WHAT YOU ARE ASKED TO DO: Tally the lines of the entries below that hold the word "Biologie", and please give only the total.

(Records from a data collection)
Start of Block
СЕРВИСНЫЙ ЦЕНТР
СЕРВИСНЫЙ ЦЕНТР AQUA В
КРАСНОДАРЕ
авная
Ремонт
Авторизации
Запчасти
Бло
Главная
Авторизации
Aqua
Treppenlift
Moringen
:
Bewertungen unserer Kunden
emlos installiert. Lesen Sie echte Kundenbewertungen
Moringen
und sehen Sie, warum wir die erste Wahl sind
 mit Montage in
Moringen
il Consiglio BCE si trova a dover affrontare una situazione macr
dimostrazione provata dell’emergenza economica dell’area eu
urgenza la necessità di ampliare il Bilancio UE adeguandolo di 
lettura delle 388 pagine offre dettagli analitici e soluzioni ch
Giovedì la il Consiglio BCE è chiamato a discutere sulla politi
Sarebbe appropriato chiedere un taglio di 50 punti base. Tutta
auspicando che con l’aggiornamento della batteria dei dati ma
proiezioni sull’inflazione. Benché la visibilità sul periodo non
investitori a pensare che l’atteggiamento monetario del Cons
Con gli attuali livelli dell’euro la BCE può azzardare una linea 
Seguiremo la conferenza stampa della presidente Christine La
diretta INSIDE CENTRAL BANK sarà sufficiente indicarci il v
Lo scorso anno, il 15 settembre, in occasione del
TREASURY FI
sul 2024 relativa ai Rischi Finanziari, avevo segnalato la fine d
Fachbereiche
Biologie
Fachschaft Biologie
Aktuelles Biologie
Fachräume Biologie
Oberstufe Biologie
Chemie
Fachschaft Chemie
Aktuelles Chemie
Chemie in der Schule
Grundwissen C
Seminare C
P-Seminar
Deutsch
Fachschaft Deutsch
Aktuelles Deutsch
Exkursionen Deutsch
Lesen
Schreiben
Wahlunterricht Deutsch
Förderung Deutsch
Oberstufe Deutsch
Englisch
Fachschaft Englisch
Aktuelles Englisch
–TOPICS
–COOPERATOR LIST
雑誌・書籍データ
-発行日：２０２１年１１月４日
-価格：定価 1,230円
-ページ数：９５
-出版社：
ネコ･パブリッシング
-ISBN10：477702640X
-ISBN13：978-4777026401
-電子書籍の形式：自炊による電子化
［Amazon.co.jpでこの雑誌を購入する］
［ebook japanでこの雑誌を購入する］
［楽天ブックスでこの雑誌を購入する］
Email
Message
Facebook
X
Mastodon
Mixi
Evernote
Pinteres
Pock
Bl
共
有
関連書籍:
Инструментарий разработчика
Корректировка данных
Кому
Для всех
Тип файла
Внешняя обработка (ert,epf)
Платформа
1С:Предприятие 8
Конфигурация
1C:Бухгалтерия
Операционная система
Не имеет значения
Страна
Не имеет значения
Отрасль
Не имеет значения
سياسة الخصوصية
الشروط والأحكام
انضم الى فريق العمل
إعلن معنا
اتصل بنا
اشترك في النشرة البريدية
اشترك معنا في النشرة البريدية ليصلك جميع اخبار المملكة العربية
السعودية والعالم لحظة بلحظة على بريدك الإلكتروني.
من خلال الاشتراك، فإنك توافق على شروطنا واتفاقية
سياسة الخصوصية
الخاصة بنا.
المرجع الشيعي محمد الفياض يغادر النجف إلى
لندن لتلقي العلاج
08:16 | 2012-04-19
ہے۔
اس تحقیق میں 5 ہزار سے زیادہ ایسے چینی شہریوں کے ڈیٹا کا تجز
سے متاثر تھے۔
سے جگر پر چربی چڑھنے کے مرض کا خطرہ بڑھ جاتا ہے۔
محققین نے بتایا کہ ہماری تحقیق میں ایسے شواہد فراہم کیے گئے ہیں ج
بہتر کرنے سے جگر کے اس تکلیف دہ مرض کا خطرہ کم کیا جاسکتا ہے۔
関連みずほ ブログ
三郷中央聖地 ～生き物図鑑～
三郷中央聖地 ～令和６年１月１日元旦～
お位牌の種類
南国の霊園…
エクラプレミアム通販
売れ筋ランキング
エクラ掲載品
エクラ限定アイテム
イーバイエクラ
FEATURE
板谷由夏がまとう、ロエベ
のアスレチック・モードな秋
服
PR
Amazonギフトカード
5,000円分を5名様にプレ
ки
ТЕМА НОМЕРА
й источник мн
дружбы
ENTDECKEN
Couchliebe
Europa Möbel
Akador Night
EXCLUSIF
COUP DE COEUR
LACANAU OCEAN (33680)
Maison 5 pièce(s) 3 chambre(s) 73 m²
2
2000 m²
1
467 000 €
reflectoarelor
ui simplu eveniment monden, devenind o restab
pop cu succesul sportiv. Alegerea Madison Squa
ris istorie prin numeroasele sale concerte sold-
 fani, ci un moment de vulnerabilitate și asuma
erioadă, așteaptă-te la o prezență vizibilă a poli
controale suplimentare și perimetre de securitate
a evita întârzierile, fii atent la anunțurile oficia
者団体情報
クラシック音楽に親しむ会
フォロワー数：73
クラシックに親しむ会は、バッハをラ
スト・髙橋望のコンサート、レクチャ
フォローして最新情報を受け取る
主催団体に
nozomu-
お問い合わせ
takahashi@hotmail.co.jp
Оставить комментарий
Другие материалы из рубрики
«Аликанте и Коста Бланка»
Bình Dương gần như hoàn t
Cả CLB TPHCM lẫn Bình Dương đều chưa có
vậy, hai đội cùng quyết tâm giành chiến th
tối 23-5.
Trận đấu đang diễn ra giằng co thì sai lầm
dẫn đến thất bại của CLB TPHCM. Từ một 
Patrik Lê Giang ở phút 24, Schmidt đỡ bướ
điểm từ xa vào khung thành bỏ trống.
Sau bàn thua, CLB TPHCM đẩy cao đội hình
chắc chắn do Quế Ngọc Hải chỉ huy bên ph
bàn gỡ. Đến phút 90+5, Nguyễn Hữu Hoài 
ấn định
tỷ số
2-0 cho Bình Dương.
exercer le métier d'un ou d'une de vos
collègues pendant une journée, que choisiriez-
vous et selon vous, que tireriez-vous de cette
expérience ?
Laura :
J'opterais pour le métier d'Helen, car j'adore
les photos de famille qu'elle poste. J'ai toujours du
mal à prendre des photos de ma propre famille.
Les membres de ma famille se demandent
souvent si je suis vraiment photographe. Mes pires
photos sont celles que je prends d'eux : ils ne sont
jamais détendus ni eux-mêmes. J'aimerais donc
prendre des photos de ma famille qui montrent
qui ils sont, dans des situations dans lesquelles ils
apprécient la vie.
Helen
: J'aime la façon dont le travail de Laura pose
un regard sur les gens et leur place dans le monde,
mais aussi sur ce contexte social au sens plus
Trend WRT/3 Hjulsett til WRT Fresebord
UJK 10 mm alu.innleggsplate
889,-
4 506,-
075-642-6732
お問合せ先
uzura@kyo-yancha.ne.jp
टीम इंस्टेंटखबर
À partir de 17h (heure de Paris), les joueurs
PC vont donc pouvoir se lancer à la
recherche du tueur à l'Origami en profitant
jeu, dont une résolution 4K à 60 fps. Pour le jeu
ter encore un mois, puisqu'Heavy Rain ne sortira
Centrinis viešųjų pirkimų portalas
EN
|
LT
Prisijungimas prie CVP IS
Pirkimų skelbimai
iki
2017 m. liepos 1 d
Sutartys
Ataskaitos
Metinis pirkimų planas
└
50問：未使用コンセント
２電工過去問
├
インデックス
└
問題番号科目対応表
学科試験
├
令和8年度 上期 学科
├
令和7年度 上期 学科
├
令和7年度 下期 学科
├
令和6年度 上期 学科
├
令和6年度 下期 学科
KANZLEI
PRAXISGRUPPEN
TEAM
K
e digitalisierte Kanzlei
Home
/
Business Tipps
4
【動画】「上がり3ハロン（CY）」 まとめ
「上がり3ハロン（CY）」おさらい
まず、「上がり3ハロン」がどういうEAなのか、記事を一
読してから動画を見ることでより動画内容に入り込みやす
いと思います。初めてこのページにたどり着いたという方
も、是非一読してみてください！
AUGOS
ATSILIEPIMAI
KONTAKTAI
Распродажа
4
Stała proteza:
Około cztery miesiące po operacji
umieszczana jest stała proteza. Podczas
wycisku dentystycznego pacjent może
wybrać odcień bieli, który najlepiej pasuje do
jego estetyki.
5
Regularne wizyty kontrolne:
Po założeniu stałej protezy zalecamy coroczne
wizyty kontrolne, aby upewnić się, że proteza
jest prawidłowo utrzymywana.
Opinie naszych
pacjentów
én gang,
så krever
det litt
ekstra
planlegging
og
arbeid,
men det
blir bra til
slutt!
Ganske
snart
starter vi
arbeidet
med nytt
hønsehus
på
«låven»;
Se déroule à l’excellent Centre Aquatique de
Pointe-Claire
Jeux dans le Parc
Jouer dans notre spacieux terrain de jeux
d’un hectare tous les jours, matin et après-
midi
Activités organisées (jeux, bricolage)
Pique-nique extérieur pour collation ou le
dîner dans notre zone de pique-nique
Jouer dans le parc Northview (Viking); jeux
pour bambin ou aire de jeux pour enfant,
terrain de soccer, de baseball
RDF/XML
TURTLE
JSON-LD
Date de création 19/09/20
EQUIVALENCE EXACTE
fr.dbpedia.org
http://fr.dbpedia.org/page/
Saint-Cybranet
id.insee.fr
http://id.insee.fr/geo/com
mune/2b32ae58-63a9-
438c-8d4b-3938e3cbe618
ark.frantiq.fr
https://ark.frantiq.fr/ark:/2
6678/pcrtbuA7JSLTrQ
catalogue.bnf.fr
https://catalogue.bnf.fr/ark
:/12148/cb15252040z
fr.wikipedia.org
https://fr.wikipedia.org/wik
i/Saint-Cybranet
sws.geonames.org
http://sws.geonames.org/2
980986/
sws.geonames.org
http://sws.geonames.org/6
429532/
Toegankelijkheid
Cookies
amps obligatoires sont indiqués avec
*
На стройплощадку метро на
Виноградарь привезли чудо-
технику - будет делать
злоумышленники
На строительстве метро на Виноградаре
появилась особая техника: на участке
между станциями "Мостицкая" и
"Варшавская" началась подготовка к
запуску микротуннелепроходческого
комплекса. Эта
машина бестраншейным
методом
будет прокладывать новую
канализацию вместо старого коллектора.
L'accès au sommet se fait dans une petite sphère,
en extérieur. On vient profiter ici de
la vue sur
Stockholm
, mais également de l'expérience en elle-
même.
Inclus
End of Block
ANSWER SPACE: 5